Collins was considered one of the intelligence service’s top authorities on East Asia. Langan-Riekhof has served as a senior analyst and director of the CIA’s Strategic Insight Department and is an expert on the Middle East.
Attempts to reach both were unsuccessful Wednesday. The CIA declined to comment publicly, citing personnel matters.
Gabbard also is consolidating some of the intelligence community’s key operations, moving some offices now located at the CIA to ODNI buildings, her office said. They include the National Intelligence Council as well as the staff who prepare the President’s Daily Brief, the report to the president that contains the most important intelligence and national security information.

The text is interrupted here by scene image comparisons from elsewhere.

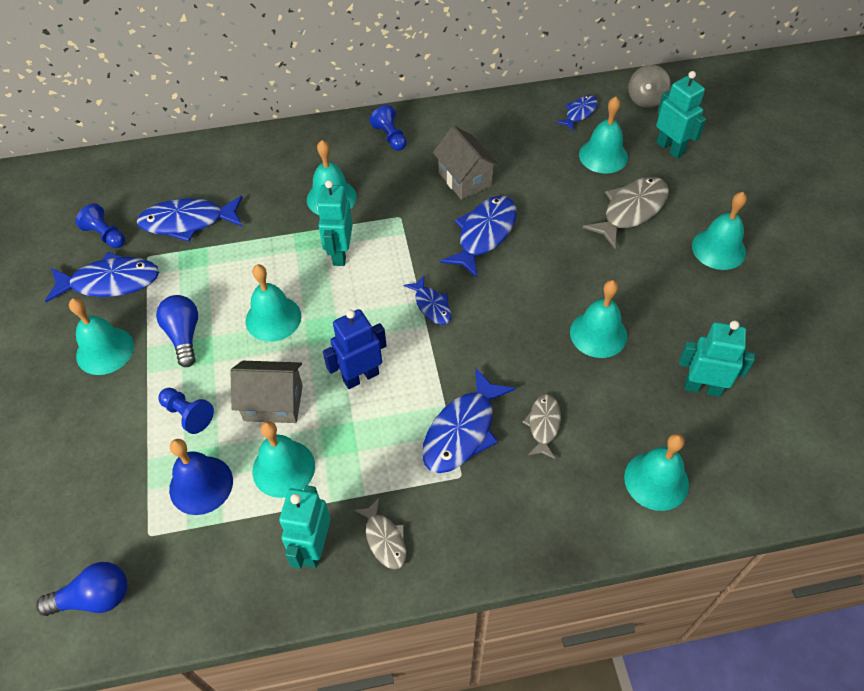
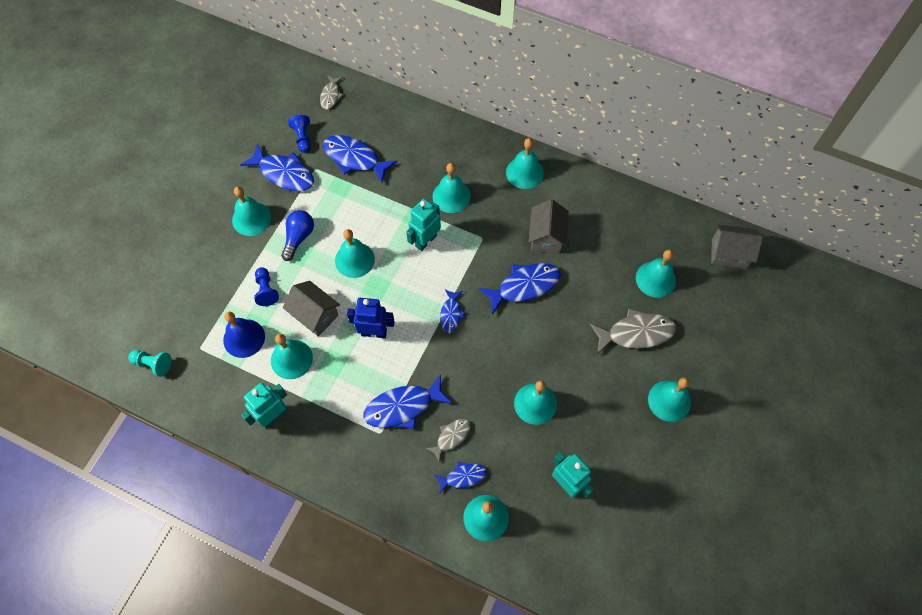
camera: 35 degrees right, 10 degrees up
blue light bulb [36,562,127,616] -> turquoise pawn [128,350,172,377]
grey fish [353,498,406,570] -> grey fish moved to [320,75,343,109]
blue pawn [369,105,407,151] -> turquoise bell [506,138,544,189]
blue fish [556,95,598,132] -> blue fish moved to [435,462,487,493]
grey spinning top [628,65,671,108] -> grey house [711,224,763,269]
turquoise robot [656,71,706,158] -> none

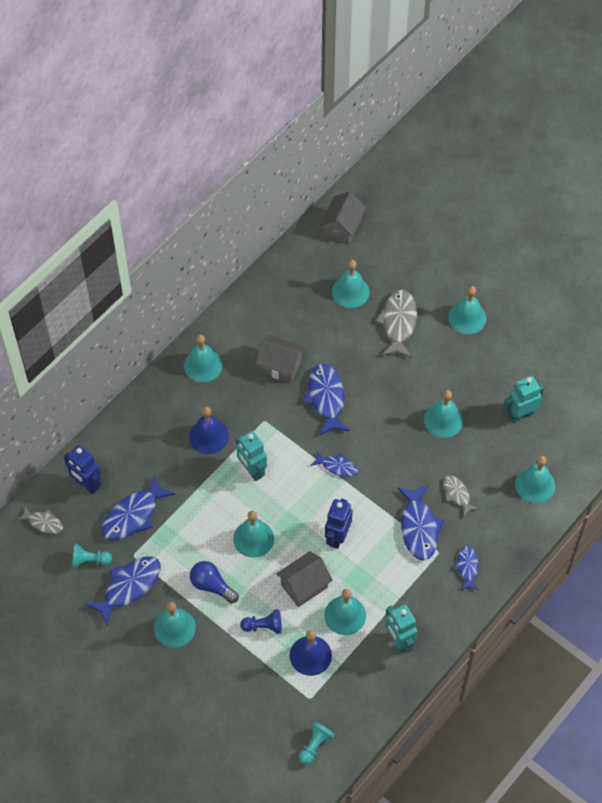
camera: 75 degrees left, 5 degrees down
blue pawn [288,115,311,153] -> turquoise pawn [72,544,112,568]
turquoise bell [432,163,471,213] -> blue bell [189,406,229,454]
blue fish [435,462,487,493] -> blue fish moved to [454,546,479,591]
none -> blue robot [64,445,101,494]

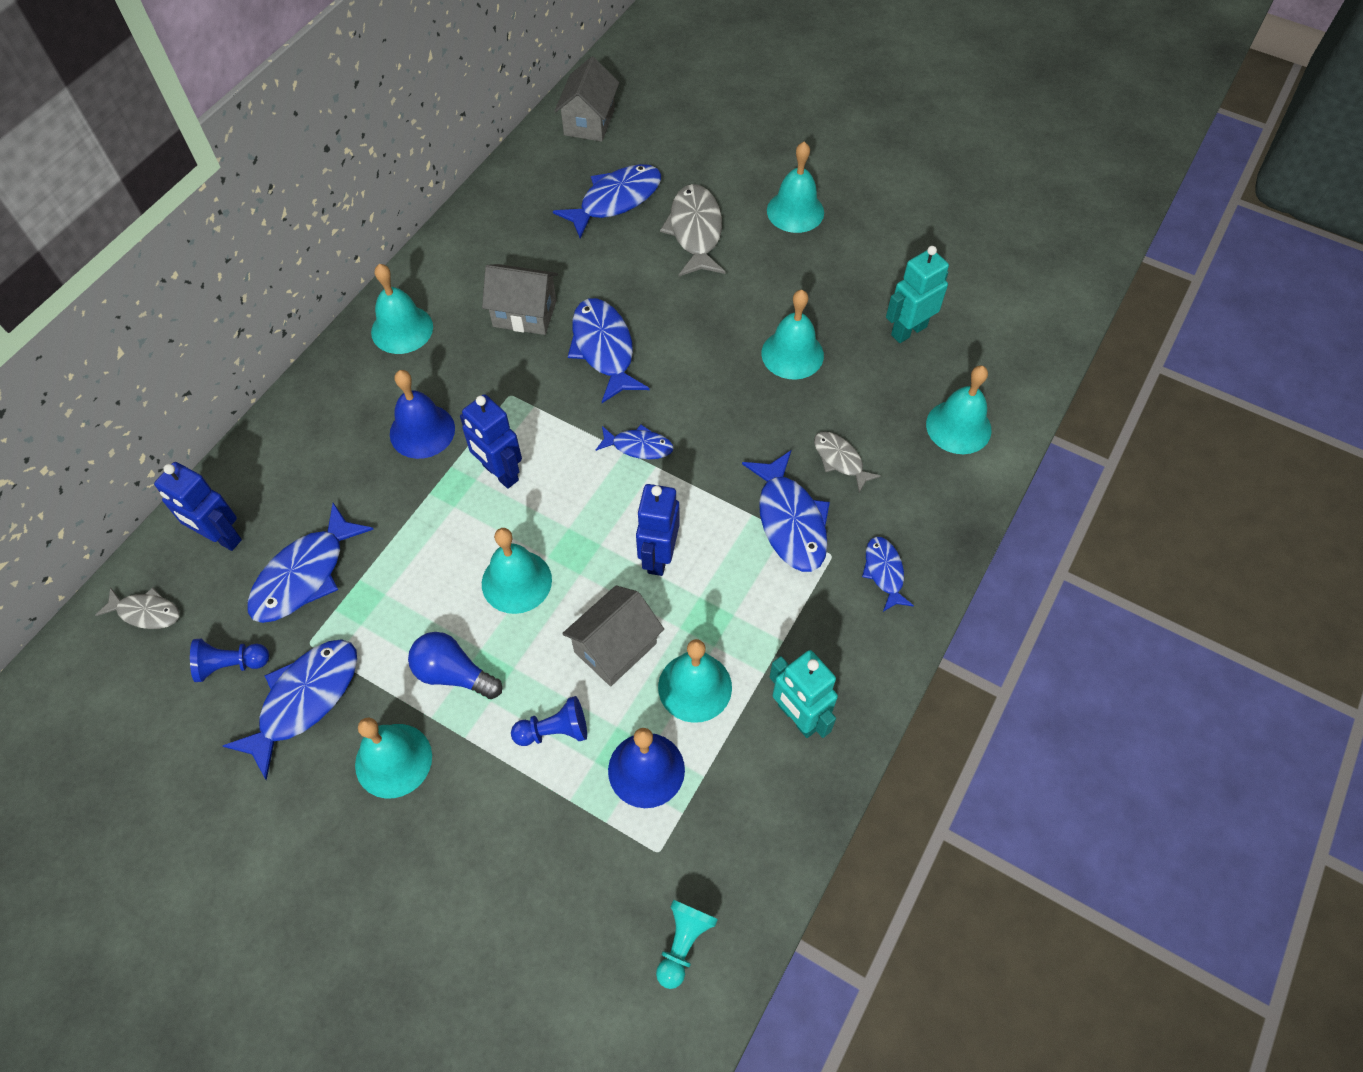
camera: 10 degrees left, 0 degrees up
turquoise pawn [72,544,112,568] -> blue pawn [190,639,269,682]
turquoise robot [236,431,267,481] -> blue robot [460,394,522,489]
turquoise bell [332,260,370,308] -> blue fish [553,164,661,238]

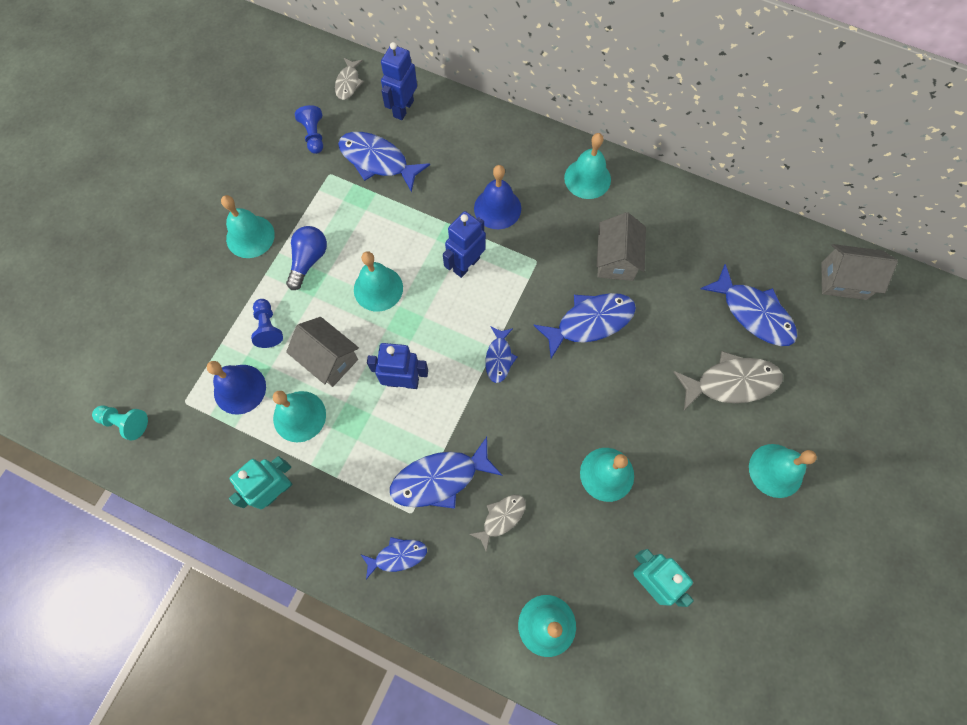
camera: 85 degrees right, 10 degrees up
blue fish [223,639,357,780] -> none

The move will give Gabbard more direct control over the brief. While the brief is already ODNI’s responsibility, the CIA has long played a significant role in its preparation, providing physical infrastructure and staffing that will have to be moved to ODNI or re-created.
Gabbard oversees and coordinates the work of 18 federal intelligence agencies. She has worked to reshape the intelligence community — eliminating diversity, equity and inclusion programs under Trump’s orders and creating a task force to examine ways to cut costs and consider whether to declassify material relating to COVID-19 and other topics.
Gabbard also has vowed to investigate intelligence leaks and end what she said was the misuse of intelligence for political aims.